Con eso bastó. Stapleton creció con una imaginación viva pero muy pocos talentos prácticos y, al dejar la escuela a los dieciséis a finales de los setenta, se encontró embarcado en un programa de oportunidades para jóvenes desempleados y su consecuencia inevitable, el desempleo.

Ese gran mal de los escritores, la penuria, limitó sus oportunidades. Stapleton gastó su primer cheque del subsidio en una máquina de escribir (una Silver Reed SR 180), no quedándole dinero siquiera para un viaje de un solo día a Birmingham.

Eso no detuvo a Stapleton y pasó los siguientes años de su vida en la cama escribiendo cuadernos de viajes a Ceilán, Siam y Persia, sin darse cuenta de que tales países ya no existían. Mandó su obra a los editores que al principio se interesaban pero, al descubrir que Stapleton era un desempleado de veinte años de Manchester, y no un antiguo oficial de las colonias contando sus historias desde el porche, le devolvían sus sobres sin abrir.

(Y aquí nos sentimos obligados a preguntarnos.
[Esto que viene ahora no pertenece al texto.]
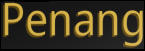
Penang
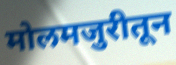
मोलमजुरीतून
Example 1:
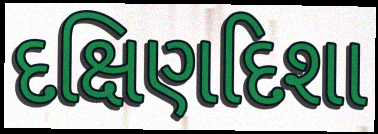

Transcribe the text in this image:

દક્ષિણદિશા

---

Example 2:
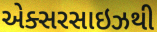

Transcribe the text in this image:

એક્સરસાઇઝથી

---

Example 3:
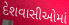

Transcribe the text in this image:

દેશવાસીઓમાં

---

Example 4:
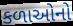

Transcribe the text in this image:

કળાઓનો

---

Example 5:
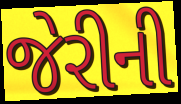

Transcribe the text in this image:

જેરીની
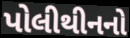
પોલીથીનનો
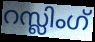
റസ്ലിംഗ്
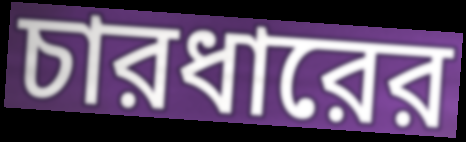
চারধারের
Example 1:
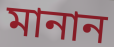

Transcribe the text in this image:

মানান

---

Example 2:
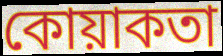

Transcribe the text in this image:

কোয়াকতা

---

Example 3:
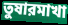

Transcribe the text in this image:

তুষারমাখা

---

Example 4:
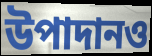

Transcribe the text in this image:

উপাদানও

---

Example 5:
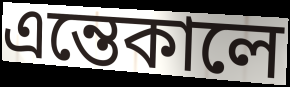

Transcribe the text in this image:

এন্তেকালে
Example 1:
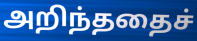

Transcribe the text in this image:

அறிந்ததைச்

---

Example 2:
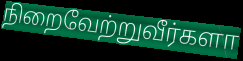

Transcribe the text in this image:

நிறைவேற்றுவீர்களா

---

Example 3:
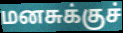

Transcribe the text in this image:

மனசுக்குச்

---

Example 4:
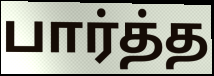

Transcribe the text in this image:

பார்த்த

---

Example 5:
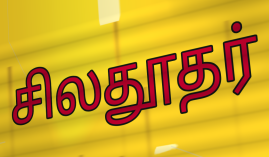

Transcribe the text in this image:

சிலதூதர்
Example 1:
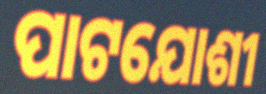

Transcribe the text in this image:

ପାଟଯୋଶୀ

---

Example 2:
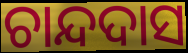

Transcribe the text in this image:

ଚାନ୍ଦଦାସ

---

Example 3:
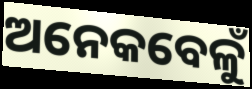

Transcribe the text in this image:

ଅନେକବେଳୁଁ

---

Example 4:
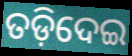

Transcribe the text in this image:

Si Stapleton hubiera llamado a sus libros “novelas” o las hubiese vendido con cuestionamientos posmodernos sobre el género, ¿habrían tenido éxito? Stapleton fue, en cierto modo, una víctima de esa curiosa afectación del siglo veinte, el deseo de autenticidad).
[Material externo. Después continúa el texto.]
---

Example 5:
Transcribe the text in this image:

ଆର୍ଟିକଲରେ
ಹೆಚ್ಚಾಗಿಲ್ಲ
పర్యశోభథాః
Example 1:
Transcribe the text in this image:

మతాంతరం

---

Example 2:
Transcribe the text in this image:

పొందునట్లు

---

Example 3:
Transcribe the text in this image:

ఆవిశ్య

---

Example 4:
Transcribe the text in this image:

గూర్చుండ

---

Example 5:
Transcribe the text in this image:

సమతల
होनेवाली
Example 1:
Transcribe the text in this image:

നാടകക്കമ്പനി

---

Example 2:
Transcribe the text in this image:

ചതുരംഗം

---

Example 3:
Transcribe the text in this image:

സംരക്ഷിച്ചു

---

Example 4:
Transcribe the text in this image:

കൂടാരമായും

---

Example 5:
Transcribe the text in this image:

Aun así se siguió aferrando a la esperanza; cuando tras seis años de escritura se dio cuenta de que además de pobreza sufría agorafobia, no se dio por vencido.
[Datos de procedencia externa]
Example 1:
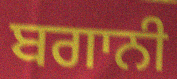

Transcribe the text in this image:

ਬਗਾਨੀ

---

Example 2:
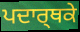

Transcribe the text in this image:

ਪਦਾਰ੍ਥਕੇ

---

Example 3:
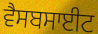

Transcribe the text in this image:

ਵੈਸਬਸਾਈਟ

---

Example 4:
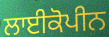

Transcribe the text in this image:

ਲਾਈਕੋਪੀਨ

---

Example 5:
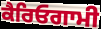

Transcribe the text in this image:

ਕੈਰਿਓਗਾਮੀ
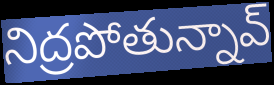
నిద్రపోతున్నావ్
Aunque sus viajes más largos no iban más allá del baño compartido en el pasillo o, en un buen día, hasta el supermercado de la esquina para comprar media pinta de leche y una bolsa de pan, siguió escribiendo. Su gran obra, “My Day”, trataba del viaje de su dormitorio al baño y después a la cocina,  donde se preparaba una taza de te y una tostada, contando sus encuentros con la gente a lo largo de su ruta, en textos repletos de sabiduría antropológica y de una exactitud asombrosa.

Lo último que hemos escuchado de él es que se ha mudado a un lugar cerca de Stretford. Algún día, Kevin, todos leeremos tu obra y nos maravillaremos.